Wilson told last week’s conference the study is “very close” to being finished, and Roper suggested the service planned to use the results to inform its “big idea pipeline.”
As one example of how the new approach might feed into real-world systems, he offered the forthcoming Advanced Battle Management System.
ABMS is the Air Force’s notional replacement for J-STARS, the airborne surveillance system it uses to track enemy forces on the ground. Instead of replacing one aging surveillance airplane with a newer airframe, it’s decided to try to deliver the same capabilities via a networked system of sensors that it hopes will be more survivable in future combat scenarios.

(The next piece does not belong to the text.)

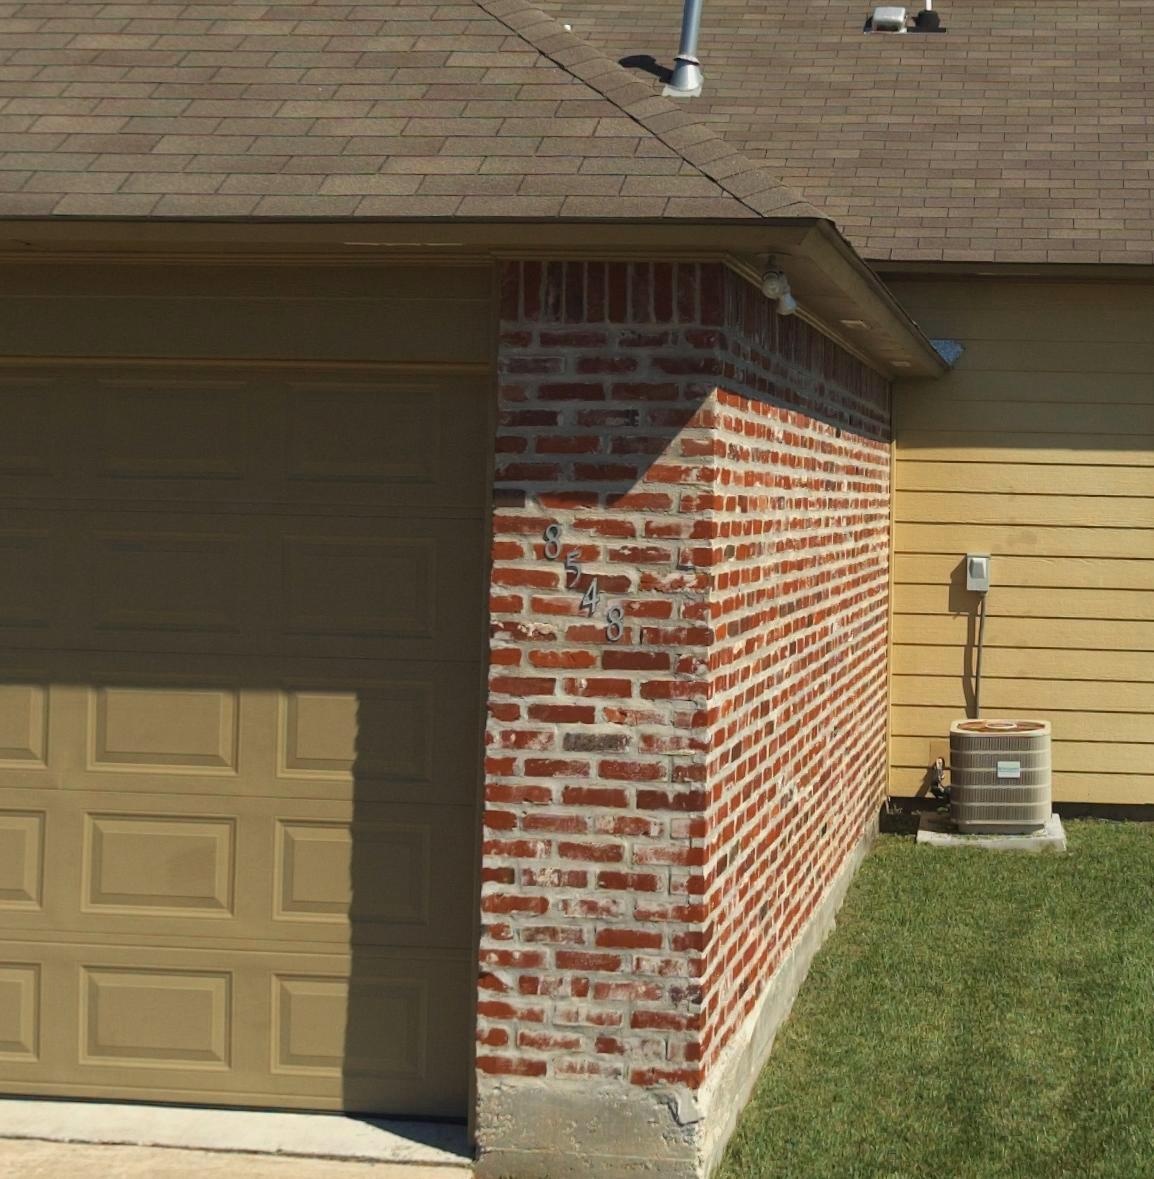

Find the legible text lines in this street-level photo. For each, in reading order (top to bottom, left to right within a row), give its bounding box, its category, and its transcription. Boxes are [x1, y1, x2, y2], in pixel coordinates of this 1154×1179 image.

[539, 521, 627, 645] StreetNumber: 8548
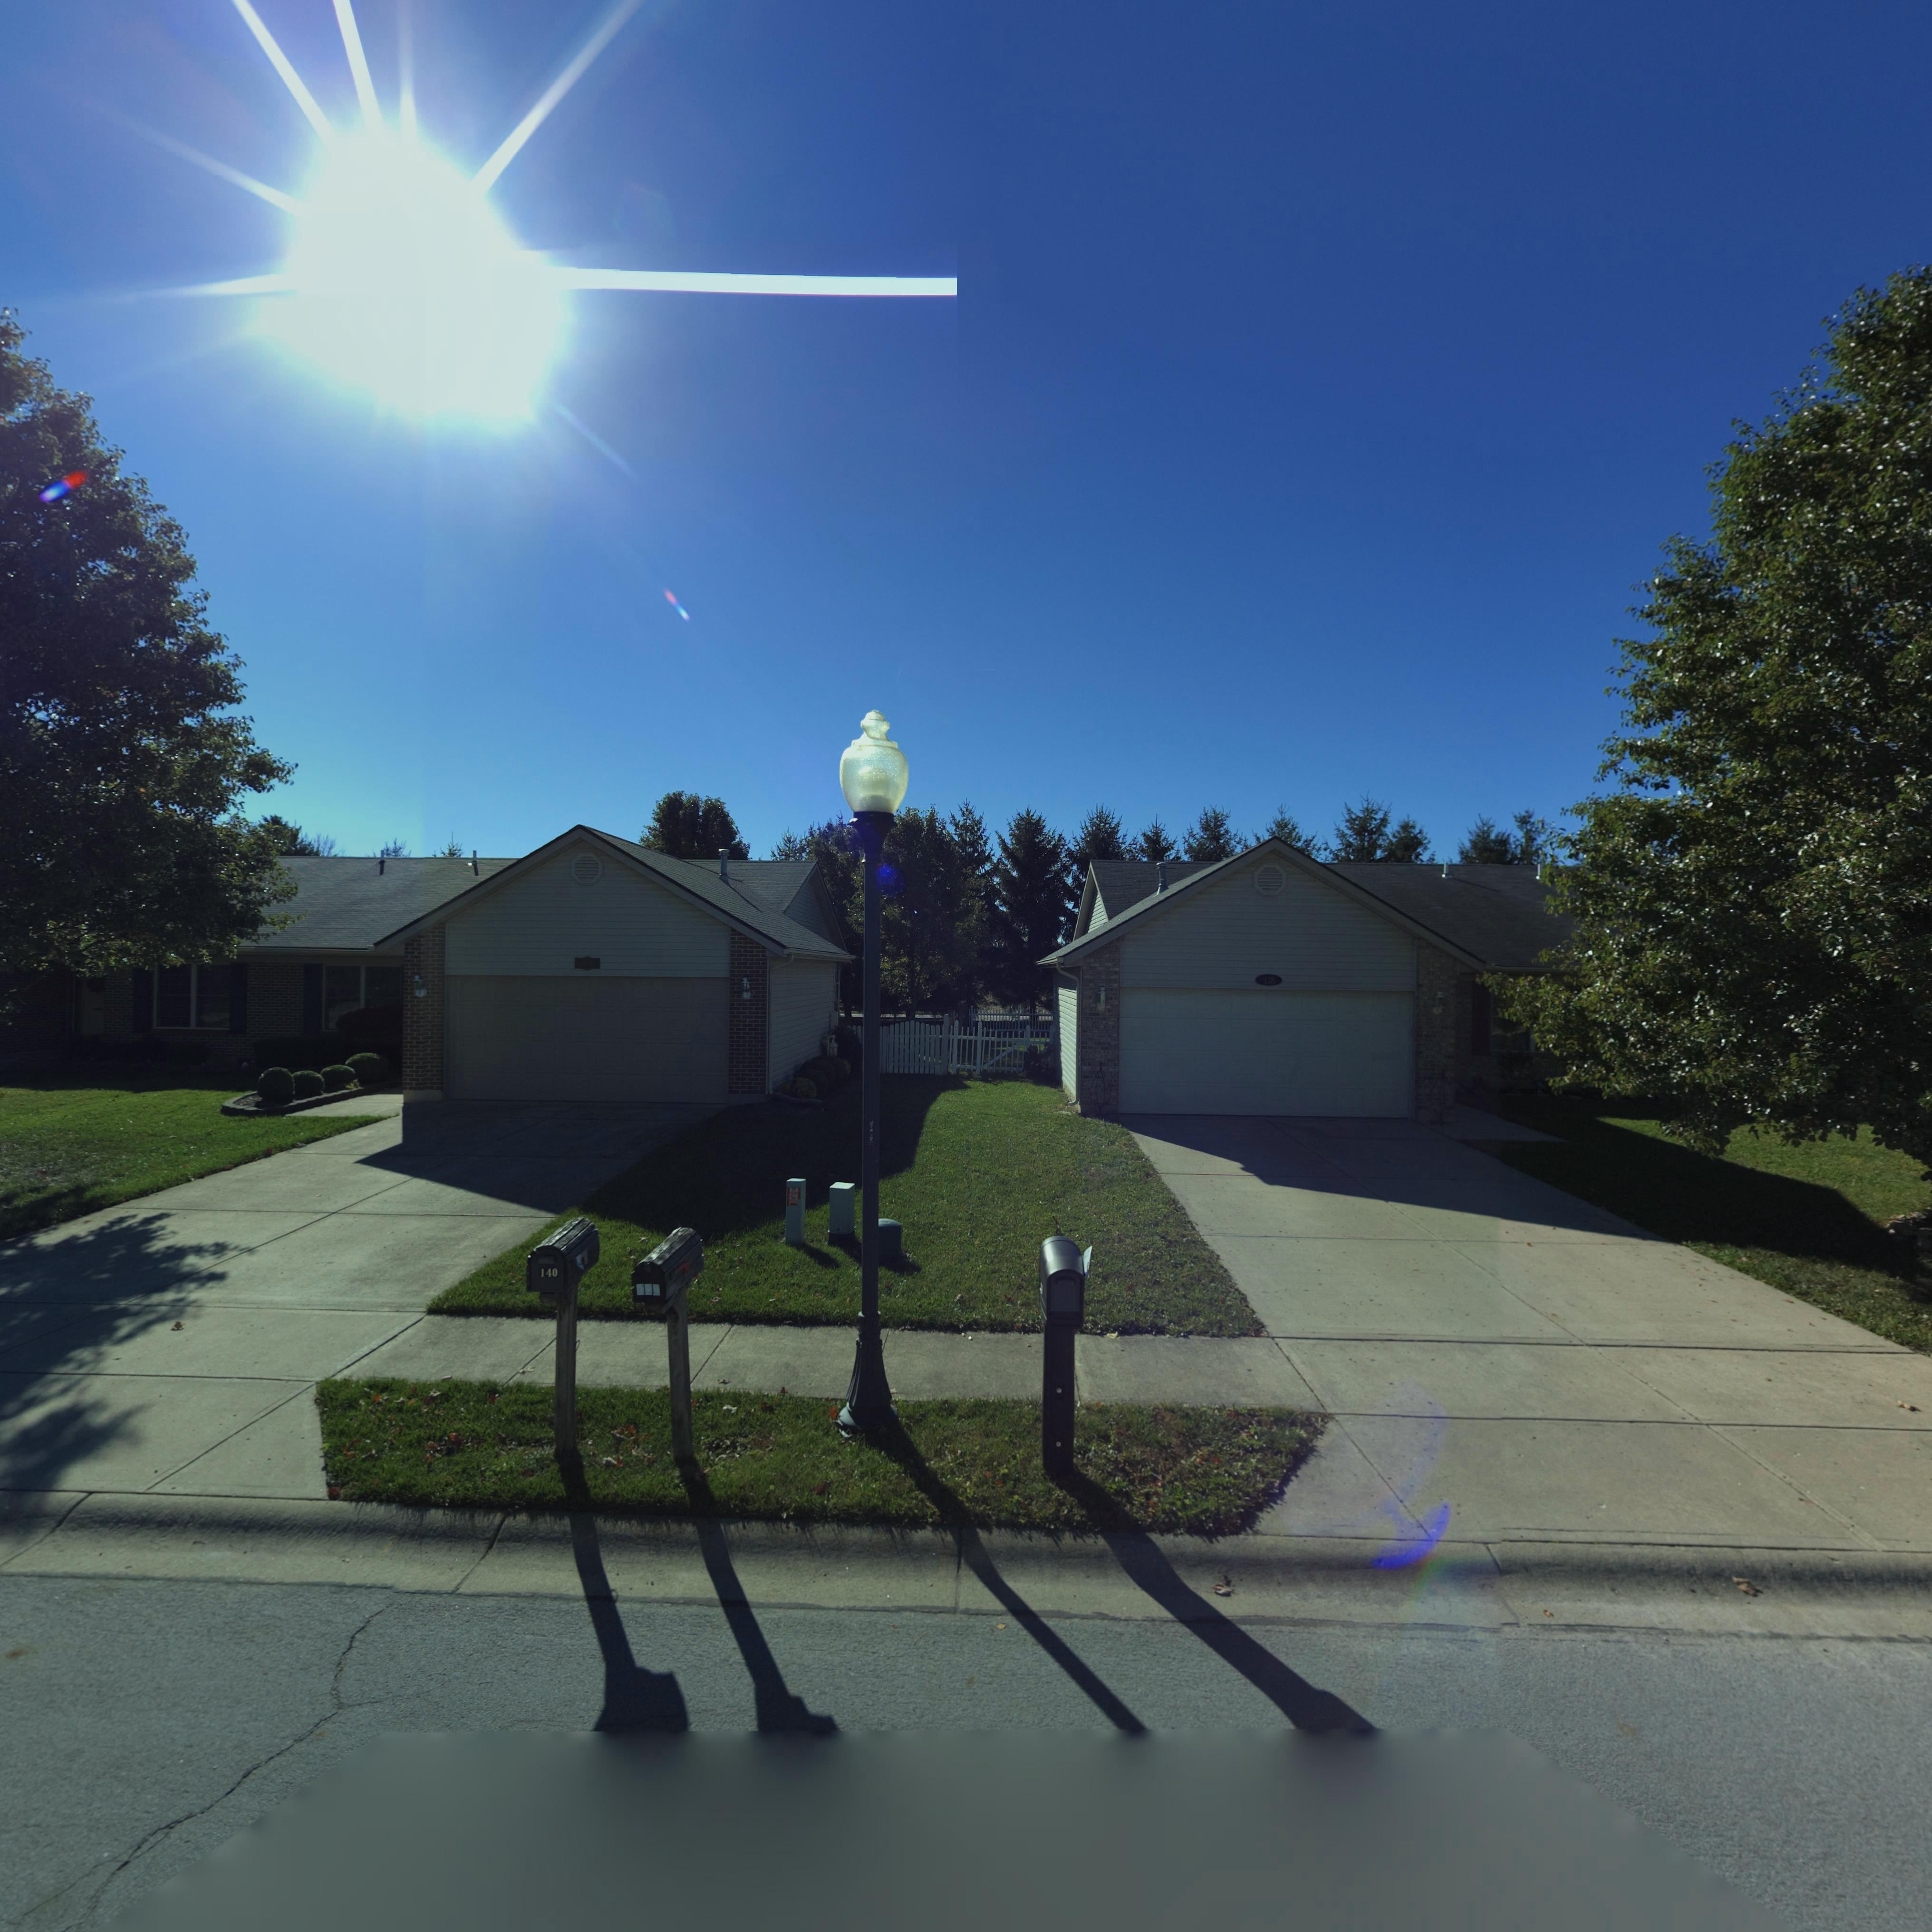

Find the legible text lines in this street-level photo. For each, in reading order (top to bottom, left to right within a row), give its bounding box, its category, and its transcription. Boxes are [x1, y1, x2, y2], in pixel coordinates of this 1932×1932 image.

[1263, 976, 1276, 985] StreetNumber: 138
[540, 1267, 558, 1277] StreetNumber: 140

“We are going to have to break it up and put part of it in space, part of it in air, potentially have an attritable layer, and have the networking and data sharing amongst all of it so that it works as one organism, even though it really is a separate diversified family of systems,” he said. “We’ve never done anything like that. So has to be shepherded differently, because it will bring in next gen technology, but in a framework that will move forward into a program of record.”
Feeding the pipeline will require some money beyond the $2 billion the Air Force already spends on science and technology. And Roper says he hopes to find much of it by squeezing savings out of the service’s existing weapons system sustainment costs, which currently make up about 70 percent of the total lifecycle spending for an average weapons platform.
Cutting those costs by as little as 5-10 percent would go a long way toward making room for additional “big ideas” that would not otherwise see the light of day in the Air Force’s current funding portfolio, he said.
And Roper said there’s good reason to believe there are a significant number of dollars to be wrung from sustainment, because even though the Air Force’s logistics workforce is “defying gravity” with the quality of their work, the depots they work in are not always equipped with state-of-the-art technology and business processes.
But increasing the Air Force’s uptake rate for new technologies isn’t just a matter of making room for them in its budget.
Roper said the service realizes it also needs to make itself a much more attractive customer for smaller, non-traditional vendors, and that its acquisition workforce needs to become comfortable working with multiple types of companies — from huge defense primes to small startups.
As one way to address the latter group, the service is planning an event in New York later this week where it will sign $40 million in contracts with small firms that make dual-use products. At the “Pitch Day,” each company the Air Force selects out of a group of 60 will be given a contract that’s no longer than one page, and the service will pay the firms on the same day, using government purchase cards.
“Pitch day will be our first entree to have an open door to nontraditional companies with dual-use technologies,” Roper said. “But it needs to be more than that. Prototyping is helping our defense industry base, but we need to do more than that. We will shepherd through the first generation of big ideas, but we need to be discussing those at every AFA.”